Notre planète traverse actuellement une crise de la biodiversité. Environ 16 000 espèces dont 12 d'oiseaux, 23 de mammifères et 32 % d'amphibiens sont en voie de disparition sur notre planète.

Les biologistes connaissent les raisons de cette crise écologique : l'impact humain dû au développement, au déboisement, à la pollution et aux changements climatiques détruit les habitats de la faune et de la flore dans le monde entier.

Cependant, ils savent qu'il est possible d'inverser cette tendance. Il y a peu de temps, le nombre de grandes baleines, d'aigles d'Amérique et de grues blanches connaissait un déclin rapide. Mais, grâce à une forte législation, à la protection de l'habitat et à des accords internationaux, ces populations sont de nouveau en pleine croissance.

Malgré un nombre important d'animaux et de plantes, plus de 500 espèces ont soient disparues, soient été éradiquées (elles ont disparu dans certaines régions) ou sont en voie de disparition au Canada. La Loi sur les espèces en péril comporte des points faibles qui excluent la plupart des espèces emblématiques canadiennes — telles que l'ours polaire, le saumon de l'Atlantique et le caribou de Peary — de ce registre conçu justement pour les protéger.

Pour la plupart des espèces qui apparaissent sur cette liste, le gouvernement échoue continuellement dans l'identification et la protection de l'habitat dont elles ont besoin pour survivre et se rétablir.

Chaque province possède ses propres obligations quant à la protection de la faune et de la flore. La Colombie-Britannique ainsi que l'Alberta ne possèdent cependant pas de législation pour les espèces en péril. La province de l'Ontario a récemment mis à jour et renforcé sa Loi sur les espèces en voie de disparition, première étape pour une intendance écologique responsable. La Fondation David Suzuki fait partie de la coalition Save Ontario's Species qui a contribué à la mise en vigueur de la loi et qui veille à ce que cette dernière soit appliquée au mieux pour protéger les espèces ontariennes en péril.

La protection de l'environnement et de la biodiversité est plus qu'une responsabilité morale ; elle a des conséquences importantes sur le bien-être et la santé humaine.

Selon l' Évaluation des écosystèmes pour le millénaire de 2005 des Nations unies, deux tiers des bénéfices directs tirés de la biodiversité dont profite la population sont actuellement en cours de dégradation ou ne sont pas utilisés de manière durable.

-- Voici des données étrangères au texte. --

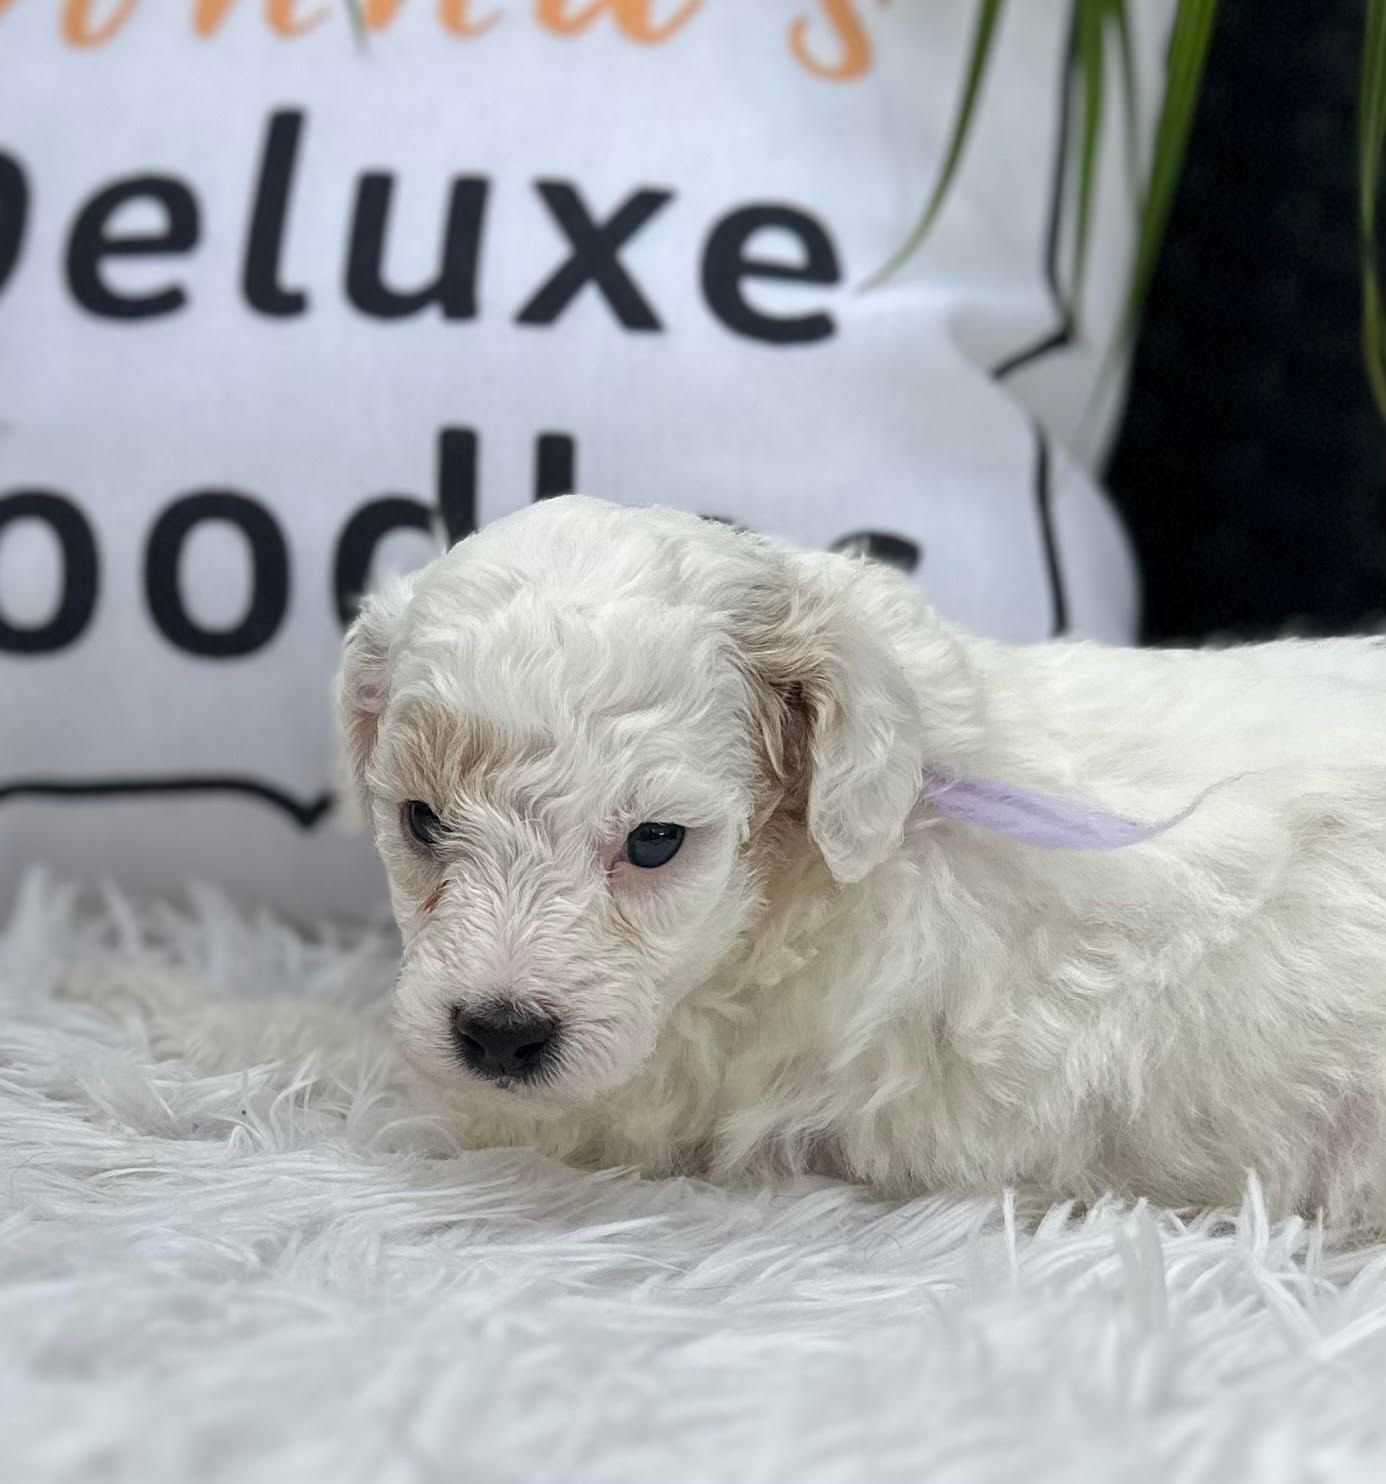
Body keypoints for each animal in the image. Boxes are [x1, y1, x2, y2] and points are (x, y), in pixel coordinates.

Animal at [65, 501, 1386, 1228]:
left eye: (657, 841)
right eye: (423, 821)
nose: (499, 1032)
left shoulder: (614, 1098)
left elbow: (342, 1047)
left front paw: (141, 995)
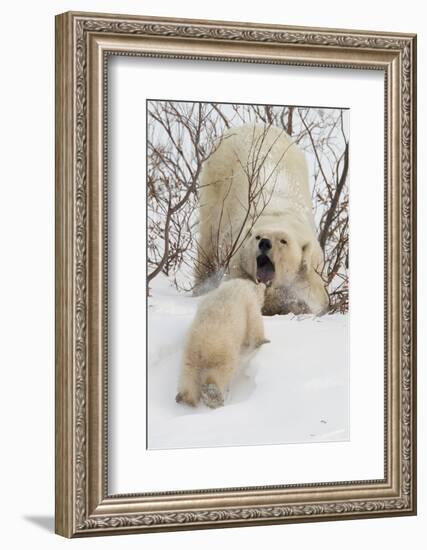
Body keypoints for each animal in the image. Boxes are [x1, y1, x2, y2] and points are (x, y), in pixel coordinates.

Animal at [196, 123, 330, 316]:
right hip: (216, 181)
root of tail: (249, 125)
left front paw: (292, 304)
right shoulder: (238, 259)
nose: (265, 243)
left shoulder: (311, 270)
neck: (279, 215)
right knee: (209, 239)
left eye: (283, 240)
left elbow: (313, 297)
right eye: (257, 236)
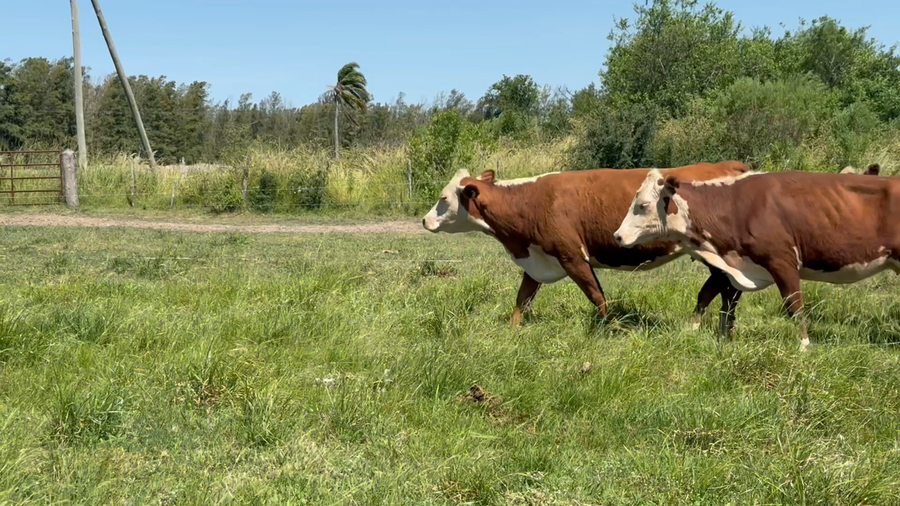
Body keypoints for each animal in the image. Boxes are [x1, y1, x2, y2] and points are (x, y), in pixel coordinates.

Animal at [422, 162, 751, 330]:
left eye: (443, 197)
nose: (424, 220)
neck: (529, 202)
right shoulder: (538, 258)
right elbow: (522, 298)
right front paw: (513, 331)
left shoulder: (572, 257)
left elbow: (597, 296)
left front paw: (607, 329)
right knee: (721, 289)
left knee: (724, 288)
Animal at [613, 169, 900, 350]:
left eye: (643, 205)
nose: (617, 236)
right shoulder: (729, 264)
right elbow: (708, 296)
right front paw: (700, 334)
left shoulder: (782, 261)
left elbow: (794, 305)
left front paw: (804, 347)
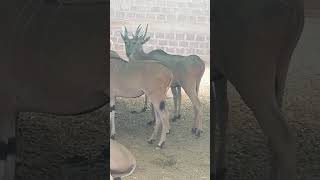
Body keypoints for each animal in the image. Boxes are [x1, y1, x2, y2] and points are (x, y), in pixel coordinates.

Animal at [212, 0, 304, 179]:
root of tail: (295, 7)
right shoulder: (218, 73)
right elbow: (220, 111)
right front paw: (217, 167)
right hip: (280, 67)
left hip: (248, 68)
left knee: (284, 139)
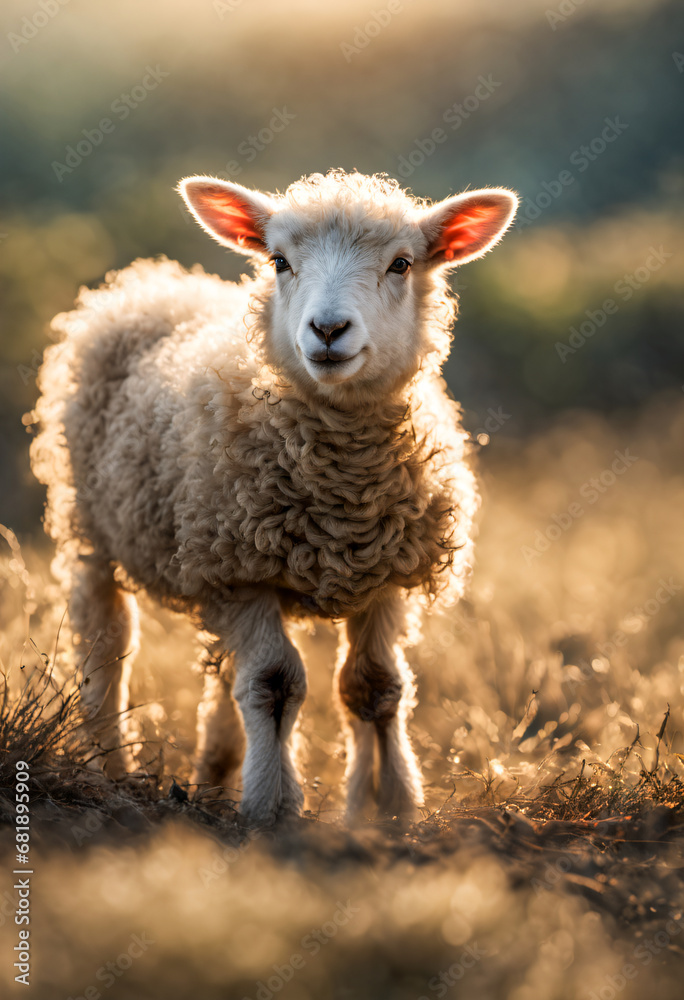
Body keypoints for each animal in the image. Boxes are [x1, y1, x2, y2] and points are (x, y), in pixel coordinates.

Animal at [30, 169, 517, 823]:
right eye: (280, 261)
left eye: (402, 264)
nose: (329, 330)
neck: (342, 494)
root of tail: (149, 281)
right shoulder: (242, 574)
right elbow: (274, 682)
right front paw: (272, 805)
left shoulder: (386, 577)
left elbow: (373, 685)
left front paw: (384, 807)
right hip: (92, 529)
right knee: (107, 643)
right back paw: (110, 765)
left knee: (222, 669)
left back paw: (212, 773)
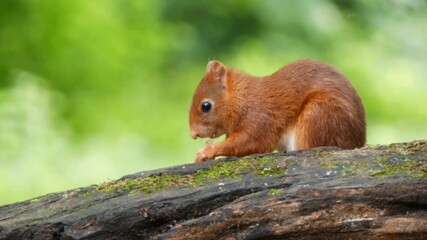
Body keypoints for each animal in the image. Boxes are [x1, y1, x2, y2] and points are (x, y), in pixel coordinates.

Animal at [191, 59, 368, 163]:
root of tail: (357, 142)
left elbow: (249, 142)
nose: (193, 134)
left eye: (206, 106)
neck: (241, 98)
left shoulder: (259, 120)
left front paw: (206, 151)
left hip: (319, 114)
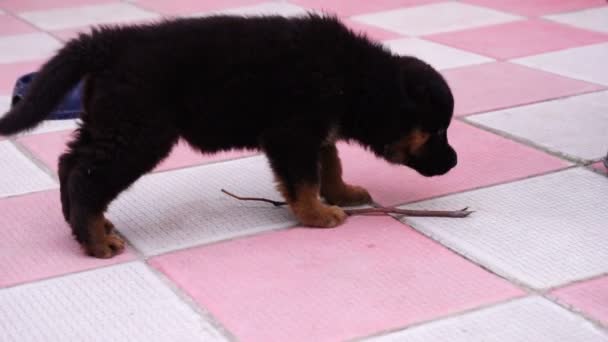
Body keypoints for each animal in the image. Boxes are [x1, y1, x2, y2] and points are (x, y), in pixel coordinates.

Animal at [0, 14, 456, 258]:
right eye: (436, 130)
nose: (453, 162)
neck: (355, 79)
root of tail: (109, 42)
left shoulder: (315, 130)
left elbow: (330, 161)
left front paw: (341, 192)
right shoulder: (292, 133)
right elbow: (304, 179)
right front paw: (316, 214)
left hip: (109, 122)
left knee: (70, 163)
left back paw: (82, 226)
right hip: (139, 133)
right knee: (86, 176)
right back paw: (95, 240)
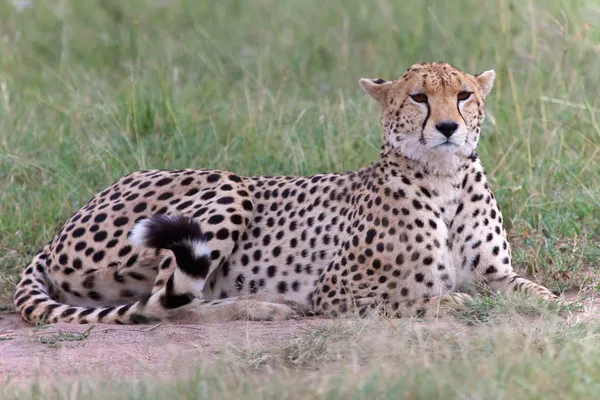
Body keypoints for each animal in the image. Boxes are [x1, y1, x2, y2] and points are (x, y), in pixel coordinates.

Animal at [11, 62, 560, 324]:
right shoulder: (336, 292)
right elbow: (415, 300)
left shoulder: (495, 275)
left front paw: (554, 307)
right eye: (419, 97)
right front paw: (450, 304)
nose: (448, 127)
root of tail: (59, 231)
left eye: (464, 95)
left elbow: (534, 292)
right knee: (161, 307)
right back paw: (263, 307)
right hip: (228, 186)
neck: (443, 178)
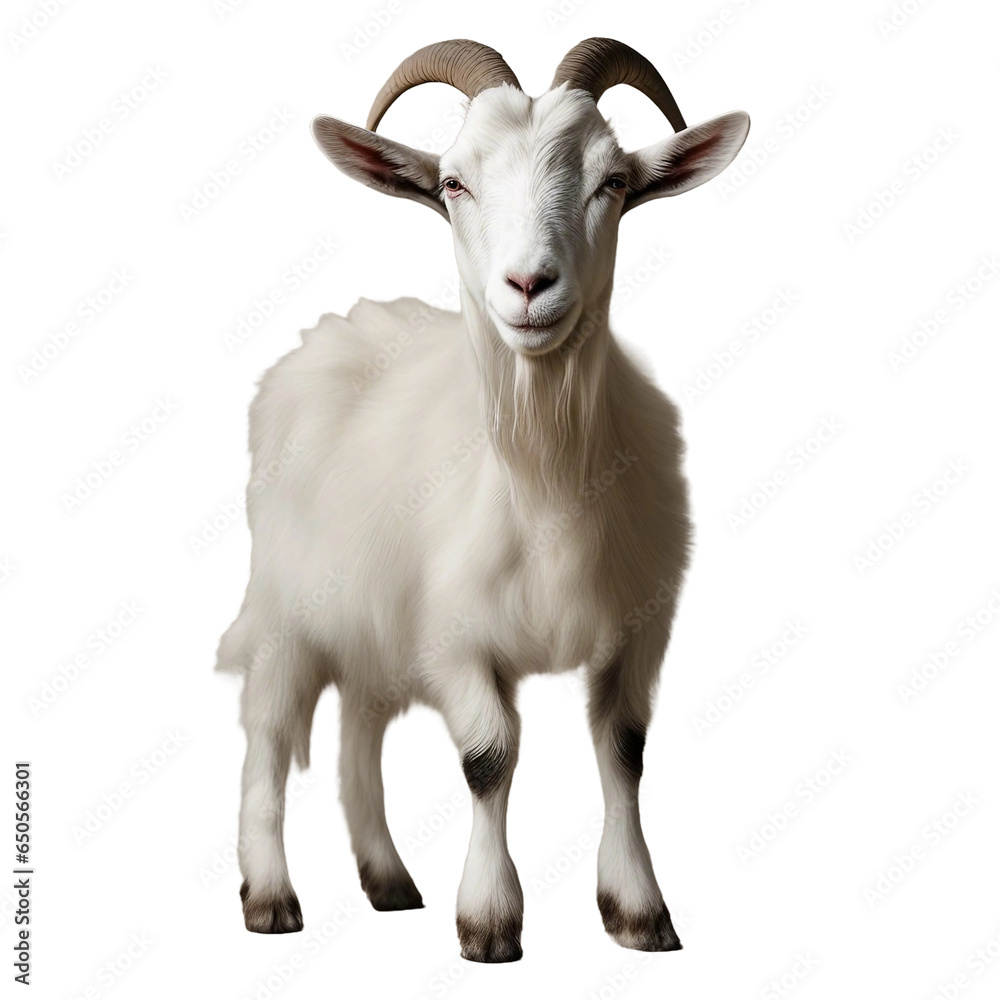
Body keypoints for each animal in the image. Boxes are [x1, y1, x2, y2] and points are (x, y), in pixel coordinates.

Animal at [217, 37, 749, 962]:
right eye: (454, 184)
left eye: (613, 181)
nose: (529, 285)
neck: (546, 485)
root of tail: (329, 334)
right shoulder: (455, 634)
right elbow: (489, 758)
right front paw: (490, 921)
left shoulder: (638, 628)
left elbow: (624, 752)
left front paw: (639, 912)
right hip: (286, 603)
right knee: (270, 733)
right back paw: (271, 896)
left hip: (375, 620)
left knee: (359, 731)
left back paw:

L'écosystème apporte les services suivants :

• il fournit des matières premières telles que la nourriture, les combustibles et les fibres ;
• il règle le climat, les foyers de maladie, les déchets et la pollinisation ;
• il assure divers processus tels que le cycle nutritif et la purification de l'eau ;
• il fournit également des lieux qui peuvent être utilisés dans un but esthétique, ludique et spirituel.

La perte de biodiversité engendre un impact sur les nombreux services qui sont essentiels au fonctionnement de notre société et de notre économie. Par exemple, le déclin des populations d'abeilles, papillons et autres pollinisateurs dû à la destruction de leurs habitats, à l'utilisation de pesticides et le développement d'espèces invasives, coûte des millions de dollars chaque année aux agriculteurs qui voient leurs récoltes réduites.